When you are setting the values for these directives, make sure that you use a single “M” – not “MB”. i.e. If you want your upload_max_filesize to be 80MB, then you will need to use “80M”, not “80MB”. If you omit the “M” character and use an integer, then PHP will interpret the value as bytes.

Temporary directory not writable?

If you’ve reached this part of the troubleshooting guide, then it is fair to say that something funny is going on. The next port of call is to check if your server’s temporary folder is writable (i.e. it exists and that web server has permission to save files to it). When a file is uploaded to the server, it is automatically saved to the temporary folder until you choose to move it. This folder is set in the PHP.ini file under the directive upload_tmp_dir.

Have a look at the following piece of PHP code, which attempts to check if the upload_tmp_dir directory is available:

//Check to see if the temporary folder
//is writable.

$tempFolder = ini_get('upload_tmp_dir');

echo 'Your upload_tmp_dir directive has been set to: "' . $tempFolder . '"<br>';

//Firstly, lets make sure that the upload_tmp_dir
//actually exists.
if(!is_dir($tempFolder)){
    throw new Exception($tempFolder . ' does not exist!');
} else{
    echo 'The directory "' . $tempFolder . '" does exist.<br>';
}

if(!is_writable($tempFolder)){
    throw new Exception($tempFolder . ' is not writable!');
} else{
    echo 'The directory "' . $tempFolder . '" is writable. All is good.<br>';
}

If you run the code above and no exceptions are thrown, then it is fair to say that the issue isn’t with your upload_tmp_dir directory.

Is the $_FILES array empty?

In the script that handles your uploaded files, do a var_dump on the $_FILES array like so:

<?php

var_dump($_FILES);

Is the $_FILES array empty? If it isn’t – then the files are being uploaded to the temporary directory on your server. If the $_FILES array is empty, then you’ve probably messed up on one of the pitfalls that were listed above.

Enable PHP errors.

At this stage, I think it’s a good idea to enable PHP’s error reporting so that we can see what is actually happening. Maybe you’re getting a blank page or maybe the server is responding with an unhelpful 500 Internal Server Error page.

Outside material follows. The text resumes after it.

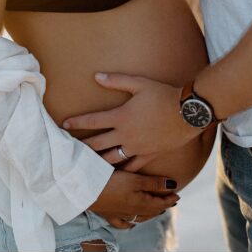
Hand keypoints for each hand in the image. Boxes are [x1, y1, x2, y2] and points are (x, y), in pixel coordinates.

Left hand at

If the files are being uploaded but they are not being moved to the relevant directory, then it is probably because the file path doesn’t exist (typos) or the correct permissions have not been set. To see what’s actually going wrong, try placing the following piece of code at the top of your upload script:

<?php

//Enable error reporting.
error_reporting(E_ALL);
ini_set("display_errors", 1);

Hopefully, this troubleshooting guide helped you to fix your PHP upload form – or at the very least, it pointed you in the right direction.